Le staff avait identifié en amont une faiblesse sur le côté droit de la mêlée écossaise, du fait de l’absence de WP Nel. Elle s’est confirmée très tôt dans le match avec un ascendant net pris par Cyril Baille sur le très jeune et inexpérimenté Zander Fagerson (21 ans) et qui n’a pas beaucoup évolué lorsque leurs remplaçants, Xavier Chiocci et Simon Berghan, sont entrés à l’heure de jeu : "On se sentait fort", raconte le deuxième ligne Sébastien Vahaamahina, derrière Cyril Baille dans l’axe gauche de la mêlée bleue.

"C’est une explosion de joie à chaque fois qu’on gagne une pénalité en mêlée et dimanche, c’était vraiment bien. On savait qu’ils avaient une faiblesse à droite et qu’il serait intéressant pour nous d’y insister. Après, je ne sais pas si vous avez vu leur gaucher (Allan Dell, ndlr) mais pour ma part, je le confondais avec un troisième ligne. Je pense qu’on aurait aussi pu appuyer un peu plus sur la droite". Uini Atonio n’a toutefois pas laissé la même impression de domination sur son vis-à-vis que son pendant toulousain.

La mêlée du XV de France lors du match contre l'Ecosse - 12/02/2017

La mêlée du XV de France lors du match contre l'Ecosse - 12/02/2017Icon Sport

Picamoles : "Un point qu’il faudra conserver en Irlande"

Sur sa première mêlée (9e), le XV du Chardon a compris qu’il serait en grande difficulté dans ce domaine, avec une sortie de balle complètement pourrie par la grosse poussée de Baille et qui a conduit à un en-avant écossais. Le staff français a par ailleurs intégré au fil des minutes qu’il n’y aurait pas beaucoup d’autres points aussi forts : "Il y a eu une prise de conscience à la mi-temps", souligne Yannick Bru. "On a évidemment enfoncé le clou dans notre discours à la pause mais les joueurs se sont rendus compte tout seul qu’on était fragile sur les zones de rucks et les extérieurs.

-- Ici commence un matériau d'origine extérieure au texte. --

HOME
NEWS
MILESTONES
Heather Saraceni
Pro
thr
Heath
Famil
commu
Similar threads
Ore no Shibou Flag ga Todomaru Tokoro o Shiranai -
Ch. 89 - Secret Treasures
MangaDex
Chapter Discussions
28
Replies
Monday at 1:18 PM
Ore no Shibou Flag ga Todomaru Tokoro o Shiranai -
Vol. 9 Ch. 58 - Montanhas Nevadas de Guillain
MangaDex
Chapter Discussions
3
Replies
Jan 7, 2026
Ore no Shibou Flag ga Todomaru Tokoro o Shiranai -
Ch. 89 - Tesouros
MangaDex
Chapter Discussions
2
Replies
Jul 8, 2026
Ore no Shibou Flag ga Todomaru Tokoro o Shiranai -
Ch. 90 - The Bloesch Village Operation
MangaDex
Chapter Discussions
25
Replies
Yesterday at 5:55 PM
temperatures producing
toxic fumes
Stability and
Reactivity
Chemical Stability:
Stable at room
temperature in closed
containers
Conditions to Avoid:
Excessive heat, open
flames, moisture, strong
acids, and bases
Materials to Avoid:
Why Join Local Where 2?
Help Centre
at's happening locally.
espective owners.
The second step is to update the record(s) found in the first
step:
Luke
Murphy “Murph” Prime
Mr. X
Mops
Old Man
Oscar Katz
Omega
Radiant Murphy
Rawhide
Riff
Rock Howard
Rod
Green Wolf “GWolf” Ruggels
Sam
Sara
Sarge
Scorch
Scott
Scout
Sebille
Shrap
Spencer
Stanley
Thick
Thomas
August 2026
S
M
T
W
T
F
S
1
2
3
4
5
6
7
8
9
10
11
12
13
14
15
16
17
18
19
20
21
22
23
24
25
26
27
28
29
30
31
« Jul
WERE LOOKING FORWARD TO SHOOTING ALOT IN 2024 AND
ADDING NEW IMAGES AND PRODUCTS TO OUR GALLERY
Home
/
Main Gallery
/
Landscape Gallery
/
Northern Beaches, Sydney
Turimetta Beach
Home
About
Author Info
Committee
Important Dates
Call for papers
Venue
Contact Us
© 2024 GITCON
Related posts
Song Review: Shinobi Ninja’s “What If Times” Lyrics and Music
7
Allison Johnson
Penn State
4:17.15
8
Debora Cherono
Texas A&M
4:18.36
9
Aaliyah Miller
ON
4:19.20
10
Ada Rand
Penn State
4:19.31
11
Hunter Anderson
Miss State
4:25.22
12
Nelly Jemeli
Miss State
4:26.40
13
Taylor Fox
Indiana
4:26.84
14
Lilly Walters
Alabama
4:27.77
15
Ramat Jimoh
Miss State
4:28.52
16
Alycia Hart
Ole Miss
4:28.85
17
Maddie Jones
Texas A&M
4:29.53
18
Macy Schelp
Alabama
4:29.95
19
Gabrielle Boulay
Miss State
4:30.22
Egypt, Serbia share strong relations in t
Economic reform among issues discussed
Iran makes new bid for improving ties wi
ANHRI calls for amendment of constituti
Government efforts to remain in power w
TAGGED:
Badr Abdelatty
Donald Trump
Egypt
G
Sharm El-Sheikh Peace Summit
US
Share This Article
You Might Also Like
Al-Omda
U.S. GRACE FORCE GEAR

Les Écossais voulaient casser notre rythme, ils y sont parvenus et on a su revenir à des choses plus pragmatiques".

Le Stade de France s’est ennuyé, les arrières n’ont pas pris de plaisir, comme l’a avoué Scott Spedding, mais les avants oui, en marquant le pack écossais : "Je me suis régalé à être au bout de cette mêlée", sourit Louis Picamoles. "Il y a eu un énorme travail de nos avants dans ce secteur et en conquête directe de façon plus générale. On a produit un match de qualité sur ce point qu’il faudra conserver en Irlande, où nous attend aussi un gros challenge". Il faudrait pour cela pousser le XV du Trèfle à la faute, lui qui est réputé pour ne rien donner à son adversaire, tout en admettant que l’opposition en mêlée sera plus âpre. Quoi qu’il arrive, le XV de France devra avoir d’autres cordes à son arc à Dublin. Le passé pas si lointain nous a déjà bien montré qu’un jeu restrictif ne suffisait pas pour mater l’Irlande.